Published daily by the Lowy Institute

Battleground states: Twitter and Facebook ban Chinese-linked accounts

It’s not only the complications of international politics here, but the commercial desire to keep platforms “social”.

American platforms moving into China has always been fraught (Photo: Omar Marques via Getty)
American platforms moving into China has always been fraught (Photo: Omar Marques via Getty)

You will have seen the news, possibly on Facebook or Twitter. This week, Facebook and Twitter announced that they had addressed coordinated activity on each of their platforms which appeared to be pushing a pro-Beijing message in the face of ongoing protests in Hong Kong. Together, they removed almost 1000 accounts between them. Twitter also shut down a latent network of approximately 2000 accounts, and also banned state-owned press entities, such as Xinhua, from buying its advertising.

These are battles for battlegrounds, as actors test what is possible on unfamiliar terrain.

Removing state-facilitated accounts on either platform is not new. Earlier this year, Twitter removed 1600 accounts it said were linked to Iran. Facebook removed campaigns targeting Thai politics that it said originated in Russia, and similar campaigns targeting Ukrainian elections.

And removing coordinated activity and fake accounts on either platform is not new, either. In fact, it is in many ways business as usual, an act of digital-security theatre designed to address shortcomings in Twitter and Facebook’s responses to the 2016 US presidential election. Twitter and Facebook see coordinated activity and fake accounts as damaging to their brand in a traditional, consumer-oriented sense and ban it in their Terms of Service for that reason, not because they seek to protect audiences from foreign interference.

Just as it can refer to networks of Chinese trolls, “coordinated activities” can mean networks of bots promoting virility services, or fake accounts promoting products in Facebook groups for new mothers. This sort of activity degrades the authentic “social” experience these companies want users to have. Importantly, it is also a problem for their business model. Coordinated activity, especially, means that algorithms can be gamed, changing the ability of companies to shape the way advertisers can use these platforms.

But stepping into the Chinese information space as American companies do goes beyond simple theatre, especially when the coordinated activity looks to be targeting the Chinese-language diaspora. Twitter has sought to define what “state-owned” media looks like, inserting the company into years of debate about US-China relations and media freedom as a driver for US pro-democracy policy. And this takes place a time when the FBI and Silicon Valley are working together more closely than ever in anticipation of the 2020 election. Despite an often antagonistic relationship between big social and the American state on many issues, it may not appear so distant to outside observers in this context.

Matters are likely compounded by the fact that Chinese activity in this space appears relatively new – these are battles for battlegrounds, as actors test what is possible on unfamiliar terrain. Existing work on automated Chinese propaganda suggests very little previous evidence of such activity. But recent media buys on Twitter suggest United Front involvement, and some of the coordinated account activity can be traced, according to Twitter, to unblocked IP accounts associated with Chinese government actors. Things appear to have changed.

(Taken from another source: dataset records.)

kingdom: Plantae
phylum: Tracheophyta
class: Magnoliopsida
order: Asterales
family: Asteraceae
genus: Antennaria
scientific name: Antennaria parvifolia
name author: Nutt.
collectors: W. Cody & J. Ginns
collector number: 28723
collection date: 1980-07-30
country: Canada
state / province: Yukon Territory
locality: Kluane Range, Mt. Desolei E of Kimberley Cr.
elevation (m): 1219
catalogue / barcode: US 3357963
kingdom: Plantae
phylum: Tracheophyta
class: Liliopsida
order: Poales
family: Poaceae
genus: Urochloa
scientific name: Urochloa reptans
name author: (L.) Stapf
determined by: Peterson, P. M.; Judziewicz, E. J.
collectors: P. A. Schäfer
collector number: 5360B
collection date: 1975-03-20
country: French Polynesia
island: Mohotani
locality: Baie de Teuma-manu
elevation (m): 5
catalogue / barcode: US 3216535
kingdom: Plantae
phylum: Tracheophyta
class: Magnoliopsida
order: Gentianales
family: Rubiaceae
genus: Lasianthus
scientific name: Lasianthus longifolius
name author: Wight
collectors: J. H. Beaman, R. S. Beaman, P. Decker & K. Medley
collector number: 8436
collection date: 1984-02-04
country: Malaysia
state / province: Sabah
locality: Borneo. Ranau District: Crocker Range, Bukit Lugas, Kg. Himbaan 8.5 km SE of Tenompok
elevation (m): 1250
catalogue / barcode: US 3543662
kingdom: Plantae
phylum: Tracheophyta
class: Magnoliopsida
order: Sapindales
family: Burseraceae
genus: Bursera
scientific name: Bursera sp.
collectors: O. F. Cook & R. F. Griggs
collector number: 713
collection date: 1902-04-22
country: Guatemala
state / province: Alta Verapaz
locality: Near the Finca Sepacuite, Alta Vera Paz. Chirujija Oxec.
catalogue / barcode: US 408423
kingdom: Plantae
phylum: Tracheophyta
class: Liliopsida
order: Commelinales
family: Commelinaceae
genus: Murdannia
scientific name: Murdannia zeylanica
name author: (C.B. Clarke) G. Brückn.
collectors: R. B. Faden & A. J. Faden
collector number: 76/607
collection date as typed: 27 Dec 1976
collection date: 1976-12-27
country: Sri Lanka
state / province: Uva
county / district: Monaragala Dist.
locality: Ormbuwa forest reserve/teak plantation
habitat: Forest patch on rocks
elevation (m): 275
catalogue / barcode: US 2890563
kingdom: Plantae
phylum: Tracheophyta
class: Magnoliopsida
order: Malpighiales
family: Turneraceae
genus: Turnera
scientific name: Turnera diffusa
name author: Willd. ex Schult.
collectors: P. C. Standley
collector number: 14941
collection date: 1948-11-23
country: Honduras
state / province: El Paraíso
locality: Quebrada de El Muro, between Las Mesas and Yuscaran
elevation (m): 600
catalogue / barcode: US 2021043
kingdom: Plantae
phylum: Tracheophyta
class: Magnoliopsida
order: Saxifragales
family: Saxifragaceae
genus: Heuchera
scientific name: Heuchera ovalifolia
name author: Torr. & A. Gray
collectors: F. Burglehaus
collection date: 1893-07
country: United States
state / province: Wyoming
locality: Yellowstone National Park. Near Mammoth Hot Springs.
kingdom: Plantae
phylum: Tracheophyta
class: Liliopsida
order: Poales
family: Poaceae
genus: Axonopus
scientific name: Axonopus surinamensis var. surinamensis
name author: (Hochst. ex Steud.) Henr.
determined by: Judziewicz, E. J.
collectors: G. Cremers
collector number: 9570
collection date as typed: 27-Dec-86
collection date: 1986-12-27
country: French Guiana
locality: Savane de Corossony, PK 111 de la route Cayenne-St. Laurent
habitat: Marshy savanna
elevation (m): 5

These are not the sophisticated deep identities created by Russian operations around the 2016 US election, but they are very clearly linked to key Chinese Communist Party priorities regarding an increasingly tense situation in Hong Kong. The complexity is compounded by the fact that American social media companies (mostly) want desperately to do business in China.

Perhaps unsurprisingly, platform actions on this topic vary in terms of what little market access there is for each. Twitter has banned state-owned advertising on the platform. It is unlikely ever to enter China in any significant way, with the market for similar products wholly dominated by domestic Chinese platforms. And its founder appears uninterested in the prospect to say the least, having recently met with the Dalai Lama.

Facebook, meanwhile, draws approximately 10% of its advertising revenue from China, despite being officially blocked, and its founder has made no secret of his desire to enter the Chinese market. Facebook has chosen not ban state-backed advertising.

There is nothing to suggest that YouTube has been the target of coordinated activity, but YouTube is a cesspit of misinformation at the best of times – it is reasonable to expect that some activity is occurring on the platform. Google, silent on recent events, has also made no bones about its desire to enter the Chinese market – and, in fact, is already there, in a number of forms.

American platforms moving into China has always been fraught, as the history of US-China relations on media freedom and broader human-rights protections have marked the information space as a battleground for both. Taking action on Chinese-government accounts, especially on an issue as central to the CCP as Hong Kong, and in the context of a technology-driven trade war, clearly marks the American platforms as international actors.